:: WHAT TO WORK ON ::
1. Answer these questions from the food regulation excerpt:
(a) Which terms does the Swiss Labelling Ordinance set conditions for?
(b) How many insect species has Switzerland authorized as food ingredients?
(c) Who asked EFSA to deliver a scientific opinion?
2. Say whether each statement agrees with the food regulation excerpt, quoting the words that decide it:
(a) The EU considers all insects to be novel foods.
(b) Pyrrolizidine alkaloids are produced by a single plant species.
(c) The EFSA opinion covers pyrrolizidine alkaloids in honey and tea.
3. Extend the food regulation excerpt, starting after its final sentence about the opinion requested from EFSA.
--- EXCERPT Enclosed Below ---
Finally, in certain areas where the EU is failing to take initiative, Switzerland has done so. For example, the Swiss Labelling Ordinance sets out clear conditions for the use of the terms “vegetarian”, “ovo vegetarian”, “lacto vegetarian” and “vegan”, something that the EU has been attempting for years now. Another example is the authorization of three insect species as food ingredients, something which could be considered especially courageous compared to the EU who maintains a cautious and legalistic approach by considering all insects novel foods.

All in all, the goal of removing the barriers to trade appears to be achieved by the reform and Switzerland can now be considered a serious food supplement market in Europe.

 

EFSA updates advice on the risks from pyrrolizidine alkaloids by Joris Geelen

Pyrrolizidine alkaloids (PAs) are a large group of toxins produced by different plant species. EFSA was asked by the European Commission to deliver a scientific opinion on the risks for human health related to the presence of PAs in honey, tea, herbal infusions and food supplements.
--- End of Enclosed EXCERPT ---
--- INFORMATION SUPPLIED Enclosed Below ---
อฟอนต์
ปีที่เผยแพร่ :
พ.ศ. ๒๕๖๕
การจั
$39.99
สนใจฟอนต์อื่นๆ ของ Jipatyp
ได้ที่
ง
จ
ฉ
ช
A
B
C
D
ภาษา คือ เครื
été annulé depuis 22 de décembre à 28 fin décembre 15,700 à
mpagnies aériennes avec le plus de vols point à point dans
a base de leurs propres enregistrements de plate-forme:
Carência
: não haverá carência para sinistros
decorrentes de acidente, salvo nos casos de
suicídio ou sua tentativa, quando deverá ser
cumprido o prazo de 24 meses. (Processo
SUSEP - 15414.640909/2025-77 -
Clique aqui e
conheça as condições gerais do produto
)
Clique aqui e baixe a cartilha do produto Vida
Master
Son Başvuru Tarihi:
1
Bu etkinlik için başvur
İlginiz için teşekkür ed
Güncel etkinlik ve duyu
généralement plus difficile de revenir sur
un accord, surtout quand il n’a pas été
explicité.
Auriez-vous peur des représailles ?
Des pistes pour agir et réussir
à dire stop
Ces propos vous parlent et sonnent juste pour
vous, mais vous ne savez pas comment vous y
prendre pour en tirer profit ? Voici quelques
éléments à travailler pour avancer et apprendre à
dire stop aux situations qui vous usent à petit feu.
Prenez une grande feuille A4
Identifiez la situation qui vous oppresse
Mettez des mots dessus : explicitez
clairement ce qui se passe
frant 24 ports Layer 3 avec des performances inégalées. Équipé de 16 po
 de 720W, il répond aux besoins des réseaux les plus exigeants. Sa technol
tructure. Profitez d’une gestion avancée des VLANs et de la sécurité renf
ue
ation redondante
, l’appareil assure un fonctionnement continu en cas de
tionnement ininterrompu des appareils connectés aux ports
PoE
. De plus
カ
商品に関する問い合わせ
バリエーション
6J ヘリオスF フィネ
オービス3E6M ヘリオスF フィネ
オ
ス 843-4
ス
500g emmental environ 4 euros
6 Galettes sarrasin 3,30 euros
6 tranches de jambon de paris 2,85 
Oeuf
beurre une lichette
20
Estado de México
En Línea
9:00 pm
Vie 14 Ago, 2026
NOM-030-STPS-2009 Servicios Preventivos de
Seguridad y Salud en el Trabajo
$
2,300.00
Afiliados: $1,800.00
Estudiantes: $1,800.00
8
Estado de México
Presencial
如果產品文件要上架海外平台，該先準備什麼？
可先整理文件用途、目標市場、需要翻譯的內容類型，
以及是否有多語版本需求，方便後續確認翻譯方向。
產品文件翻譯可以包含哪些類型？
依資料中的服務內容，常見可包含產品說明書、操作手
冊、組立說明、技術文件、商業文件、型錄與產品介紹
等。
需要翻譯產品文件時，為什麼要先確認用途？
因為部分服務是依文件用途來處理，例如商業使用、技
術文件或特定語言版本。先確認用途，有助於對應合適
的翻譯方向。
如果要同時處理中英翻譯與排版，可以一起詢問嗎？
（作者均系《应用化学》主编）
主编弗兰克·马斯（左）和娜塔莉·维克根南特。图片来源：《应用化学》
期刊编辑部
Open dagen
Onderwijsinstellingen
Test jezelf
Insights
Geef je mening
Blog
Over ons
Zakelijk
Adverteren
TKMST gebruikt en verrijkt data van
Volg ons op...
--- End of Enclosed INFORMATION SUPPLIED ---
:: RESPONSES IN ORDER ::
1.
(a) "vegetarian", "ovo vegetarian", "lacto vegetarian" and "vegan"
(b) Three
(c) The European Commission

2.
(a) Yes: "considering all insects novel foods"
(b) No: "produced by different plant species"
(c) Yes: "the presence of PAs in honey, tea, herbal infusions and food supplements"

3.
A new exposure assessment including new occurrence data was used to update the risk characterisation. EFSA established a new Reference Point of 237 μg/kg body weight per day to assess the carcinogenic risks of PAs. It was furthermore concluded that, although no occurrence data were available, exposure to PAs from pollen, tea, herbal infusions could potentially present a risk of both acute and chronic effects in the consumer. It was also noted that consumption of food supplements based on PA-producing plants could potentially result in exposure levels causing acute/short-term toxicity. 

In Belgium a maximum level for toxic pyrrolizidine alkaloids of 4 µg/kg applies for the use of 4 botanicals of the Boraginaceae family in food supplements.

EFSA sets new maximum for glutamates by Joris Geelen

Glutamic acid and its salts (E 620-625), commonly referred to as glutamates, are authorized food additives in the EU. The addition of glutamates is generally permitted up to a maximum level of 10 g/kg of food. In salt substitutes, seasonings and condiments, there is no numerical maximum permitted level for glutamates and they must be used in line with good manufacturing practices.  

EFSA re-assessed the safety of glutamates used as food additives and derived a group acceptable daily intake (ADI) of 30 mg/kg body weight per day for all six of these additives (corresponding to 2,1 g using a body weight of 70 kg). This safe level of intake is based on the highest dose at which scientists observed no adverse effects on test animals in toxicity studies.

We will keep an eye on the reactions of the European commission and Member states to see what effect this advice will have in practice.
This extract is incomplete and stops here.